» **Work to complete**
How many lines of the records below contain the word "linejoin"? Answer with the number alone.

--- Extracted material ---

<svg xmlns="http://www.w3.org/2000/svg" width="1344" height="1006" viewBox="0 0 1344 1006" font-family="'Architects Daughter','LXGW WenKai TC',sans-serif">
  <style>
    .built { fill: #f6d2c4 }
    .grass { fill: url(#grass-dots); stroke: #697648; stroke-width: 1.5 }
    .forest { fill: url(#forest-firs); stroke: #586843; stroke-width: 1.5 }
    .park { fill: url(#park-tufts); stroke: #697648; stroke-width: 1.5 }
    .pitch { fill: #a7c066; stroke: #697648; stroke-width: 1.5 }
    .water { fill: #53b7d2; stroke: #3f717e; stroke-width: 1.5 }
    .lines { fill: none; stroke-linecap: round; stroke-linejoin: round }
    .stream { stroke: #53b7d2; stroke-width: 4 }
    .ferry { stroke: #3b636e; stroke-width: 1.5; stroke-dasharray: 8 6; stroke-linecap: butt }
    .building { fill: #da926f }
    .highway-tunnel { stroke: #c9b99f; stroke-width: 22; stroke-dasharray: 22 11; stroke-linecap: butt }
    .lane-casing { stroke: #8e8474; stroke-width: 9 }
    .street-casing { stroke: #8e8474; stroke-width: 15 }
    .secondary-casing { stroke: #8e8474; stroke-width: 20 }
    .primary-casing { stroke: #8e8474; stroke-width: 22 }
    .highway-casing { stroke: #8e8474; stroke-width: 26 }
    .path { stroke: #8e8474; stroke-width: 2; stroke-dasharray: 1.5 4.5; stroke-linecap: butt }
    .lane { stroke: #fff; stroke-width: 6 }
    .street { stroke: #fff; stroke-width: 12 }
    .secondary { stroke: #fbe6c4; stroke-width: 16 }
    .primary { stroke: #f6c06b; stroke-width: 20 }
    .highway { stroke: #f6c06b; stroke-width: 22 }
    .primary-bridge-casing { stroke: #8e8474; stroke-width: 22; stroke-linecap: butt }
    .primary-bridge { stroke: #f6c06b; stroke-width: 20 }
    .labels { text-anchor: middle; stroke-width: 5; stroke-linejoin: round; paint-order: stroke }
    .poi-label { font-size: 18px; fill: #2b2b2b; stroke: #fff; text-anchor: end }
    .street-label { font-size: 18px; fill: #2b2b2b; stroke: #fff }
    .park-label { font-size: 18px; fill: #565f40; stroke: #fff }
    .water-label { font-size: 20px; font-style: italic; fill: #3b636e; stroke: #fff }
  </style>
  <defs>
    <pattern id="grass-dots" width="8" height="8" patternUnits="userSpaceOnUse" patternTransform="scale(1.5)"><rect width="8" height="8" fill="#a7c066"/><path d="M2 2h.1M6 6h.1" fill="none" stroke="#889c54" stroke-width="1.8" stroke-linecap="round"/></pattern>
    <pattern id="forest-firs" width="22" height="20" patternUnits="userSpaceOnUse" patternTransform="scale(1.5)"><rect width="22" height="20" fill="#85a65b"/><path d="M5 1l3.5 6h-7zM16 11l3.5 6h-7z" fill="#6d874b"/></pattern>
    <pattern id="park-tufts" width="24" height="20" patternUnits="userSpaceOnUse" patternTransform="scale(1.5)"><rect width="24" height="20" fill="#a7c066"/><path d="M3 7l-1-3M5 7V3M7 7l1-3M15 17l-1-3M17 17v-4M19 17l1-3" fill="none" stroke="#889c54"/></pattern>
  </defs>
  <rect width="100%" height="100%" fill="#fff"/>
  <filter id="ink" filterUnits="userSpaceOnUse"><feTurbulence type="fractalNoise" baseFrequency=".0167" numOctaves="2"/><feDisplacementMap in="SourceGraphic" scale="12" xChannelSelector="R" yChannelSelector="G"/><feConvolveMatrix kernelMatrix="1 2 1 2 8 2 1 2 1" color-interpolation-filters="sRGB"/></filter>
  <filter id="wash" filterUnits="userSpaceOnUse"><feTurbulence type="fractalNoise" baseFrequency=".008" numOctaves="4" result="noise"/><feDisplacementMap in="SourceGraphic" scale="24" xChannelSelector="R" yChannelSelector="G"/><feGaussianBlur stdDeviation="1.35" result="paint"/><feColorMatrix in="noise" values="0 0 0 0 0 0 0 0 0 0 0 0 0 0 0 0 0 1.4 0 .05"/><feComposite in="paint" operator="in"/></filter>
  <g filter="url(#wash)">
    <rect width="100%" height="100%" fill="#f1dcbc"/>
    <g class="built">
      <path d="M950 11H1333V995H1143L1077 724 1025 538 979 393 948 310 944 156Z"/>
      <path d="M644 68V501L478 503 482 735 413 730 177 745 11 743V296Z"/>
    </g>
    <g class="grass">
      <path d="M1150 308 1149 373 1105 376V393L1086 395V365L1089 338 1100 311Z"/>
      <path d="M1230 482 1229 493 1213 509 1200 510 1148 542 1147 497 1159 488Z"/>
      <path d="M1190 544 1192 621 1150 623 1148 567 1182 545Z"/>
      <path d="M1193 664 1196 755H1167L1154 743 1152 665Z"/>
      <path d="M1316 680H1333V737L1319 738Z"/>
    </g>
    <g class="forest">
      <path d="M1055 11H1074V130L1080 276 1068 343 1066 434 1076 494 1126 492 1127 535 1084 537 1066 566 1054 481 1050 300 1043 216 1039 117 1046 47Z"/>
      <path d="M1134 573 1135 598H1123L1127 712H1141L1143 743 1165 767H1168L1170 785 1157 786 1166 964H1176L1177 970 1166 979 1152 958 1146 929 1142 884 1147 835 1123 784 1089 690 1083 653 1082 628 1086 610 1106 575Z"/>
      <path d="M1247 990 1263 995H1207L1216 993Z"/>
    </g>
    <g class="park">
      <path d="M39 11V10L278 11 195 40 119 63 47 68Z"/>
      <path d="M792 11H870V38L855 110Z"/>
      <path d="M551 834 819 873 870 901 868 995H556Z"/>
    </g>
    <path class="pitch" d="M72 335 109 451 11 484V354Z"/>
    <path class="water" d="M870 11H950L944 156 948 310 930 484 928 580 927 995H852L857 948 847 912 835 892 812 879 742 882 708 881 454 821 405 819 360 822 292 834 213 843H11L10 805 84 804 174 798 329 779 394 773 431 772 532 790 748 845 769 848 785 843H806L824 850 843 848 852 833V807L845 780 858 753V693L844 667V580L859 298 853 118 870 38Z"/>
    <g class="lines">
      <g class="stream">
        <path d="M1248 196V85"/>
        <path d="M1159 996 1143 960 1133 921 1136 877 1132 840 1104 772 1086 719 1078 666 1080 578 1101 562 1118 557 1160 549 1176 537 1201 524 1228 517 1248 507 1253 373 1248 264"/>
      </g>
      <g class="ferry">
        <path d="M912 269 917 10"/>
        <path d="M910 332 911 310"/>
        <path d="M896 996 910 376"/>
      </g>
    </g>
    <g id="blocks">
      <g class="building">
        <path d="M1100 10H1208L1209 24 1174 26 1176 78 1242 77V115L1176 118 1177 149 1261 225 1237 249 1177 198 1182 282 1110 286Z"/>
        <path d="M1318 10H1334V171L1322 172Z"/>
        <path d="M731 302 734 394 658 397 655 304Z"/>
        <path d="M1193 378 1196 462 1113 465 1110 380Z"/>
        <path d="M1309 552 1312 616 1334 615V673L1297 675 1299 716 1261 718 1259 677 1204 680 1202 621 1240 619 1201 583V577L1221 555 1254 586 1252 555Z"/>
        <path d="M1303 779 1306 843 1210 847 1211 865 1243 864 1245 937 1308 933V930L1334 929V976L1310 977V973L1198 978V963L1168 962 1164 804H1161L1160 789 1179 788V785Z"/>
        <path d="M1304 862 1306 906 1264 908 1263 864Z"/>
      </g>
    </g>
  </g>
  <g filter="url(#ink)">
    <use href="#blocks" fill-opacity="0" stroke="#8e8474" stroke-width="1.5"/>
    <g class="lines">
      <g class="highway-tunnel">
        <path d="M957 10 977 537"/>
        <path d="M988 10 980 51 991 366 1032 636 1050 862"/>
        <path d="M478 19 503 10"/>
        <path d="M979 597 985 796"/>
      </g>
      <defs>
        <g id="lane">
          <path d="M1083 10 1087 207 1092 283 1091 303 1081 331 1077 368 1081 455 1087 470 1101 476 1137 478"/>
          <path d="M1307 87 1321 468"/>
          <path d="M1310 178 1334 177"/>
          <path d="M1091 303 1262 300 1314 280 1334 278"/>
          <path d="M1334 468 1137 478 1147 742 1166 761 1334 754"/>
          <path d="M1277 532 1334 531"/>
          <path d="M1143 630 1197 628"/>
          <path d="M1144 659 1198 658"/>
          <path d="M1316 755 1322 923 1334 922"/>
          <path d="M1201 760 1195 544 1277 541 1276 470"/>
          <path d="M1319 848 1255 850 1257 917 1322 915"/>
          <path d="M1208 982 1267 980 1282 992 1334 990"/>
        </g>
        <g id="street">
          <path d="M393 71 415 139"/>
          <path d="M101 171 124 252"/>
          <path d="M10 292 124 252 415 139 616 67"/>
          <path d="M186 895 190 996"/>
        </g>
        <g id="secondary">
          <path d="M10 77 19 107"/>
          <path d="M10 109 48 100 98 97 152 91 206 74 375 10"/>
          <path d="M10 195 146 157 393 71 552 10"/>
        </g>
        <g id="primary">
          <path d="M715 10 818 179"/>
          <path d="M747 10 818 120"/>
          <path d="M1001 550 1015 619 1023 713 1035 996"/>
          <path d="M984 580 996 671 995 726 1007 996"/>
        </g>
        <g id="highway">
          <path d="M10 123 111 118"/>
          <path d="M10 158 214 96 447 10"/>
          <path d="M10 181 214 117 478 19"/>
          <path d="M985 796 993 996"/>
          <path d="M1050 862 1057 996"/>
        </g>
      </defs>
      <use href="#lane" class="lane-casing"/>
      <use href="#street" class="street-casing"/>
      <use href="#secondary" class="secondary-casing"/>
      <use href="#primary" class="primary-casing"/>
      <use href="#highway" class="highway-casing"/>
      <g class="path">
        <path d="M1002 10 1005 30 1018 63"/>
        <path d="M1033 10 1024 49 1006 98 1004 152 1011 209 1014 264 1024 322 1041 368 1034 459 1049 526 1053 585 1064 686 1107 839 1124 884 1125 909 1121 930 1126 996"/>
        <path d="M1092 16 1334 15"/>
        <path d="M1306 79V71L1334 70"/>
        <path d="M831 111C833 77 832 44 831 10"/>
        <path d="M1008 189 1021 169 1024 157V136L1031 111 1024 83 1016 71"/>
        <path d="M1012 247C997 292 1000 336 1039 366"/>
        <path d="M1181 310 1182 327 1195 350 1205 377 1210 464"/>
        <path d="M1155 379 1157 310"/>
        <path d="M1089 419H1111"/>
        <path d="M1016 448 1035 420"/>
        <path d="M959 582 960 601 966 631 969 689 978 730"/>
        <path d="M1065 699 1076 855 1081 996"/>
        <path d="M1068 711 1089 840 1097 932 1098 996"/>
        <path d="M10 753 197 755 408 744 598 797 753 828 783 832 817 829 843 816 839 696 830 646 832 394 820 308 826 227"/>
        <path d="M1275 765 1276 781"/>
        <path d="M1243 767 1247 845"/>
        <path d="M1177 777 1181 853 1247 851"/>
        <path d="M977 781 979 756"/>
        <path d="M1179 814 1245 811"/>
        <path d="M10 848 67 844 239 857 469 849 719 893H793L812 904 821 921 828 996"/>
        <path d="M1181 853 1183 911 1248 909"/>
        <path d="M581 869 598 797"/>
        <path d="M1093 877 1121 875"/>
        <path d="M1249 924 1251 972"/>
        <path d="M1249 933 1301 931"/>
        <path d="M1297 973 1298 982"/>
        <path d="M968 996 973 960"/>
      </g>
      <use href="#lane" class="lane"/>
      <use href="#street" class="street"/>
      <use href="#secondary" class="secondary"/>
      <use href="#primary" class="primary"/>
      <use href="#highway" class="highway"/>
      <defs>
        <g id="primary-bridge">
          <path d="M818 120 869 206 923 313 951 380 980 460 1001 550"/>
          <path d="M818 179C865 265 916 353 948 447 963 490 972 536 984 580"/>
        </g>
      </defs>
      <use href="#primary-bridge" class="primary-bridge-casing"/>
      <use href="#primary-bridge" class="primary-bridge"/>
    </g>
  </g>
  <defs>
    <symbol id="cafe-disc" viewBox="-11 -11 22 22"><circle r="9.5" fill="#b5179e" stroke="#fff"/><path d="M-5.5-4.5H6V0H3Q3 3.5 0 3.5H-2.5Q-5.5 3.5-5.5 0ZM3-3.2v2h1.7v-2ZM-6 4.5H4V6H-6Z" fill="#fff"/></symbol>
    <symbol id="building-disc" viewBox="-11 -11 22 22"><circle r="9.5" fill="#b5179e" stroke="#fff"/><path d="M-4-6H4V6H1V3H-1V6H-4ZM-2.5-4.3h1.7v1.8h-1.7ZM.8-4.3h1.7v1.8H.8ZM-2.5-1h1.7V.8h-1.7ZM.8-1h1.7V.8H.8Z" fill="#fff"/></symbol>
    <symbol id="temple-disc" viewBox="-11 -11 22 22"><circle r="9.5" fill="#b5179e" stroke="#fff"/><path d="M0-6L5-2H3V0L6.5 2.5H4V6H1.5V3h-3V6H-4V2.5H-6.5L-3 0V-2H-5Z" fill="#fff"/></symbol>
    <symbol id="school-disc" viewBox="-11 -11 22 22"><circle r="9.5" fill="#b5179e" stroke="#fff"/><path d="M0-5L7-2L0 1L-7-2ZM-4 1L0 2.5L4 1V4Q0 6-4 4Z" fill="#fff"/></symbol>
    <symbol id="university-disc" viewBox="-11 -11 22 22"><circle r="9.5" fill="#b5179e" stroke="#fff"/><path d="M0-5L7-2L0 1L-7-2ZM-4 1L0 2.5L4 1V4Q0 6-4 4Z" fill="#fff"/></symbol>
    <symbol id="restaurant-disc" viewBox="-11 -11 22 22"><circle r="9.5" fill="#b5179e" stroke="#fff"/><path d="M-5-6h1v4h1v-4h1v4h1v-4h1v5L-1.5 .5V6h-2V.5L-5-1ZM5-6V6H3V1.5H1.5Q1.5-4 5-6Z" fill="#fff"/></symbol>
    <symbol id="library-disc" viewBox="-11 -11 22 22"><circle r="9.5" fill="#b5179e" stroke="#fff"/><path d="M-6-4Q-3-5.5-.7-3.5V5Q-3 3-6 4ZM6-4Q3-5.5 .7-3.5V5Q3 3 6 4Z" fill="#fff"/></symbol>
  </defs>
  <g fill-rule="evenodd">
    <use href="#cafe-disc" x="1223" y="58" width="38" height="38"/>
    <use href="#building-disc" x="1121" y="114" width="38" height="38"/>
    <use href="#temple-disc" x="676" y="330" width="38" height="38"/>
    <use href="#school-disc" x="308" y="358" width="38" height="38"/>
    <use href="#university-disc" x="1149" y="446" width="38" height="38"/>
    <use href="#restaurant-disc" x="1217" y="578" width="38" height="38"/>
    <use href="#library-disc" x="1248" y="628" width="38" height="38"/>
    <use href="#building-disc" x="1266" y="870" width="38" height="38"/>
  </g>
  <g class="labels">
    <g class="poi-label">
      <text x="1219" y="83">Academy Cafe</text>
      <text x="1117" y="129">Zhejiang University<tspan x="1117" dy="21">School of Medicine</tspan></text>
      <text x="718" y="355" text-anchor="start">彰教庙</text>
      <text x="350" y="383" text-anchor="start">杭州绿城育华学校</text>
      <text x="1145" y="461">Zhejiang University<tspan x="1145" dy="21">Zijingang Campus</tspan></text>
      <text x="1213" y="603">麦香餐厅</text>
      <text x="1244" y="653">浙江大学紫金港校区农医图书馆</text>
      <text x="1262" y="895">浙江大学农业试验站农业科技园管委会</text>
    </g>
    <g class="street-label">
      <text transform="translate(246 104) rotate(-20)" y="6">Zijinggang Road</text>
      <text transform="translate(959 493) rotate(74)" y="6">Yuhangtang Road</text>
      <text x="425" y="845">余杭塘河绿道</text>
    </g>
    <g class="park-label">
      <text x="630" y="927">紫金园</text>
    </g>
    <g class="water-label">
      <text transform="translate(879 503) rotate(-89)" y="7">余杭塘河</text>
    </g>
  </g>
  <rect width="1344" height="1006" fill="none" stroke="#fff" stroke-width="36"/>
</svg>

---

» **Response**
2